Note that y's range is around 0-10.

# misc plots
boxplot(mses,
        names=POLYNOMIAL_DEGREES,
        xlab='polynomial degree',
        ylab='test MSE')
visual check for degree of overfitting for the last degree
x_tr = x[tr_inds]
plot(x_tr, y_tr,
xlab='x (train)',
ylab='y (train)',
main=paste('polynomial degree:', degree))
x_tr_order = order(x_tr) # to plot preds as a line, need x to be sorted
lines(x_tr[x_tr_order],
y_tr_pred[x_tr_order])

IMO, test MSE isn't different enough to draw any solid conclusions about the question.
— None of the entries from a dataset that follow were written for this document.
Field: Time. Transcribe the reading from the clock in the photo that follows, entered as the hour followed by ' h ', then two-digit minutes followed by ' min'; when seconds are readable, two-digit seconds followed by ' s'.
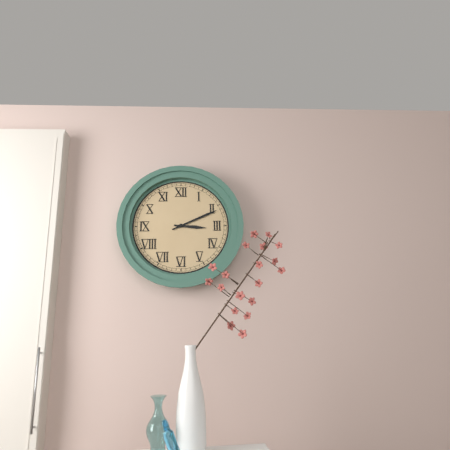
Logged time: 3 h 11 min
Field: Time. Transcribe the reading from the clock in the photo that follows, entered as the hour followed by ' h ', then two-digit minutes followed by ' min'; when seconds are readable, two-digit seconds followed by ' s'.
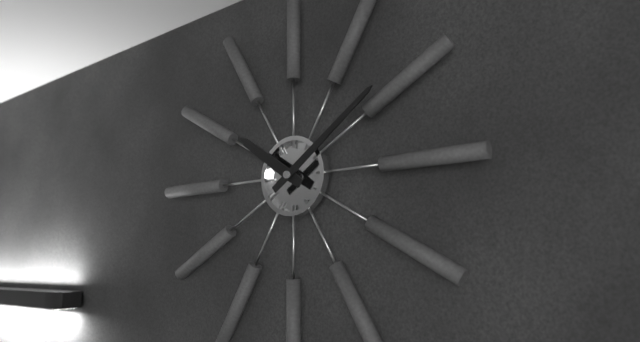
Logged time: 10 h 09 min
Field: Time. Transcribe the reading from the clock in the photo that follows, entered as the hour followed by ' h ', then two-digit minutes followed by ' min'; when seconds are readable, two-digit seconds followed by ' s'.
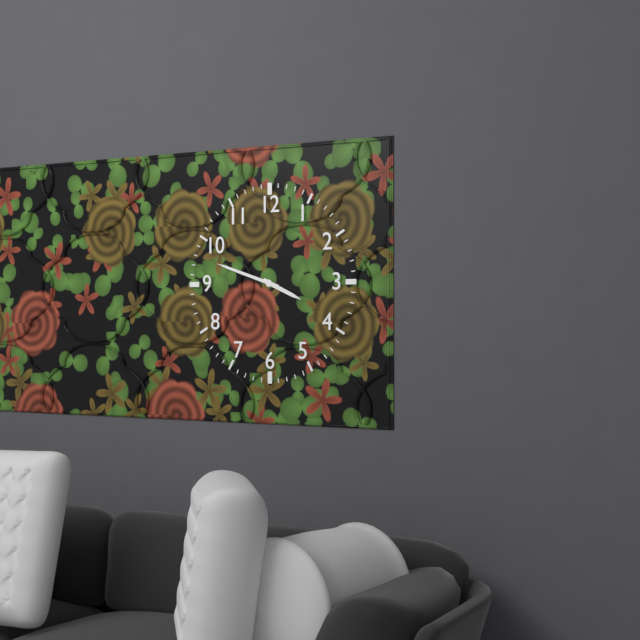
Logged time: 3 h 48 min
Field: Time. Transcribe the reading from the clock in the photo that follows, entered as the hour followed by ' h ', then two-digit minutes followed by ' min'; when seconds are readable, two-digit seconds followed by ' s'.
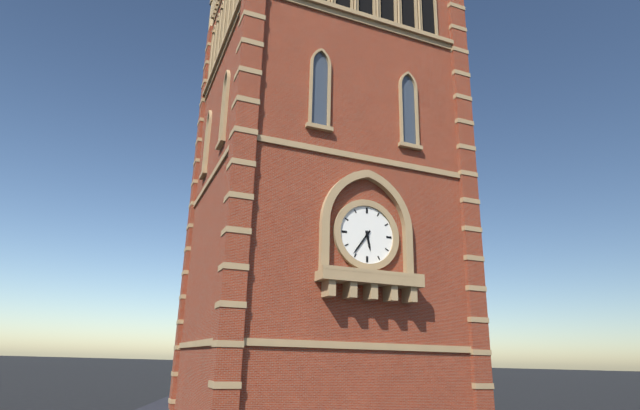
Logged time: 5 h 36 min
I'm just sharing my progress so far.

Answer 1

For the cross term (which should be $i\neq j$, and multiplied by $2$)

Assume $i\neq j$: $$\begin{align}\operatorname{Cov}(\epsilon_i^2, \epsilon_j^2)&=\operatorname{Cov}(Y_i^2-2Y_i\hat Y_i+\hat Y_i^2, Y_j^2-2Y_j\hat Y_j+\hat Y_j^2)\\&=\operatorname{Cov}(-2Y_i\hat Y_i,-2Y_j\hat Y_j)+\operatorname{Cov}(-2Y_i\hat Y_i, \hat Y_j^2)\\&+ \operatorname{Cov}(\hat Y_i^2, -2Y_j\hat Y_j^2)+\operatorname{Cov}(\hat Y_i^2, \hat Y_j^2)\end{align}$$

First term: $$t_1=4\operatorname{Cov}(Y_i\hat Y_i, Y_j\hat Y_j)=\operatorname{E}[Y_i]\operatorname{E}[Y_j]\operatorname{Cov}(\hat Y_i, \hat Y_j)=\operatorname{E}[Y]^2\operatorname{Cov}(\hat Y_i, \hat Y_j)$$

Second term (and third term, as they are symmetric):

$$t_{2,3}=-2\operatorname{E}[Y]\operatorname{Cov}(\hat Y_i, \hat Y_j^2)$$

And, the fourth term is self-explanatory. I've assumed $Y_i$ come from the same distribution.

I wonder if something like this is what you're seeking for.